Thoughts on LLMs and impact per token

2026-05-20

I've been expressing an opinion multiple times recently and I figured I'd refine my thoughts and write it down.

When using LLMs, and in light of their impressive energy consumption, it's important to make sure that whichever use-case you're trying to cover is using as few tokens as possible.

The best way I could think of this is by creating a new metric: impact per token. The goal isn't really to give it a real measurable value, but to get a sense of whether the tokens are being well spent or not.

I'll illustrate my point from worst impact per token (low), to best impact per token (high).

Generating tokens for a specific user (worst)

Let's imagine you make a chat interface. Here you're generating specific tokens per user session. In my view this is the worst possible case as these tokens will be read once, then never bring more value to you or your users. Avoid as much as possible. Here the number of tokens would scale linearly with the number of users, it's easy to see how this could end up boiling a small ocean.

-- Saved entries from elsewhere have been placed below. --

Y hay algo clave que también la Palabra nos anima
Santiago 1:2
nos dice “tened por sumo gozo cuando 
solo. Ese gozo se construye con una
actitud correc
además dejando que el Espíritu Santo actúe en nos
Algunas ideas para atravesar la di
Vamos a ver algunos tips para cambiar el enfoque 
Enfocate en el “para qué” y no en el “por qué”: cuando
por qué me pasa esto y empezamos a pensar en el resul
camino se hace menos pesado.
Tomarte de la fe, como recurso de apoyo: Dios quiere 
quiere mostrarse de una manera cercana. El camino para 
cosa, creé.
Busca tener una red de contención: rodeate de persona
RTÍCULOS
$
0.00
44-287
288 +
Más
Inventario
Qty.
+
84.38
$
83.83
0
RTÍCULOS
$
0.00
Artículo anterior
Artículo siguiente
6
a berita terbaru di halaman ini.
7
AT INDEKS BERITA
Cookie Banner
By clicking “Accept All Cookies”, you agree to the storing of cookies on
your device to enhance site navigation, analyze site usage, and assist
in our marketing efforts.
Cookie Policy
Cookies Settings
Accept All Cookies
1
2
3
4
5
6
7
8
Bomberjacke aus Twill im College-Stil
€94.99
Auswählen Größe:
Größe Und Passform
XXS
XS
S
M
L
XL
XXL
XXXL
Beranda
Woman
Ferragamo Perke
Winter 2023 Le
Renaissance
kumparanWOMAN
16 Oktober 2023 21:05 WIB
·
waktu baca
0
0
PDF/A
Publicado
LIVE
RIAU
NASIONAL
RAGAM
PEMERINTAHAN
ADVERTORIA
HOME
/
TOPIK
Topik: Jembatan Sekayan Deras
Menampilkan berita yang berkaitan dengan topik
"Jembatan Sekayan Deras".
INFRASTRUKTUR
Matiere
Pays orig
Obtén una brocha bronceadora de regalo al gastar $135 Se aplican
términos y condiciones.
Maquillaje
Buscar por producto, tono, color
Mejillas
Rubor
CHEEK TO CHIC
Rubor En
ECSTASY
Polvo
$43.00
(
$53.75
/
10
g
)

Generating tokens for a specific piece of content

Here you could imagine how a piece of content (say a blog post, a report, an image) is enriched by an LLM to either summarise it or describe it. In this case the number of token consumed scales linearly to the number of content item you have, and assuming you have more users than content, it puts you in a much better position in terms of impact per token.

I like to think of this as a first order derivative of the tokens per user use-case (even though not mathematically correct)

Generating tokens for your content pipeline (best)

Finally, the best possible use case I can think of is spending tokens on the pipeline that generates your content. This could be implementing a feature you wouldn't have otherwise bothered implementing, but that brings value to your users (that part where it brings value to your users is pretty important, otherwise it's just wasted). In this case it's a one-off cost which will keep paying dividends in terms of impact per token.

This could be a second order derivative in my incorrect mathematical model.

If you're going to burn tokens, this is where you must look first.